**PROBLEM TO SOLVE:**
Answer these questions using the hiking account below, one answer per line, marked like the questions.
(a) What is the mild summit the chosen route led up to?
(b) Roughly how far above the narrator was the couple of hikers?
(c) Who was the last one in the row of the German party?

**READING PASSAGE:**
This morning I hoped so much I would have an experience enabling me to report you right from the spot: YES, I am on a ridge, I see far and I am sending you my love! This is how I set off. When the routes divided themselves, there was one up to a mild summit called Ammertenspitz and I took it. After crossing this huge plateau crowned all around by the Tschingellochtighorn, Chindbettlihorn, Wildstrubel, Rotstock and so many other peaks I had to cross literally a square mile of cows, mainly wildly living out there all summer. Well, one would expect cows to be neutral if not friendly, but these were quite organized and warned each other about the danger they thought I represented for them. There was no question of stopping nearby and taking pictures of them, they made it clear that they preferred me picking up the pace and heading higher.

Although there was a couple of hikers about 300 feet above me, they kept disappearing and re-appearing behind rock formations as the route turned, so I was in fact all alone. Right at the beginning I left behind a German party, they are now far below. As I greeted them I caught the eyes of the last one in the row: an elderly woman. I knew how she felt, I knew how the uphill route was for her… I just felt the effort she made to keep the rhythm of her companions. So many times I had experienced this, and as I grow older chances are I will know that feeling again. I sent her a thought of sympathy.

**DATA EXTRACTS:**
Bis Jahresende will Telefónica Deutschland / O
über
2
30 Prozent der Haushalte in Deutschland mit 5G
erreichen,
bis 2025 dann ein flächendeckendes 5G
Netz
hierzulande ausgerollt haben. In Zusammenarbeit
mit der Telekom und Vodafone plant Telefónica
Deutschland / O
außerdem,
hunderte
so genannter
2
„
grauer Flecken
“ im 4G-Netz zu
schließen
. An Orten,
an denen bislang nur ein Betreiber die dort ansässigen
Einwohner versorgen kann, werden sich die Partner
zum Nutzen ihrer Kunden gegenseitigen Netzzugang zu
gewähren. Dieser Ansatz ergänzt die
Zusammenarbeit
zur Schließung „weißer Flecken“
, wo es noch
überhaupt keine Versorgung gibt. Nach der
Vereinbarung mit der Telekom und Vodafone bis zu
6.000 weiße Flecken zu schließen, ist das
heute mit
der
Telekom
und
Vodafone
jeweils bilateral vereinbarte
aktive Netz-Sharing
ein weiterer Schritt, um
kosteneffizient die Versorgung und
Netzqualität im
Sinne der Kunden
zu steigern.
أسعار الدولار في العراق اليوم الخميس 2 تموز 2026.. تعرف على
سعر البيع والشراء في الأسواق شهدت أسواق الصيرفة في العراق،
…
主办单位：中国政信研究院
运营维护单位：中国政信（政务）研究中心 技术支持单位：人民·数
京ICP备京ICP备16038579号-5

**ANSWER SPACE:**
(a) Ammertenspitz
(b) About 300 feet
(c) An elderly woman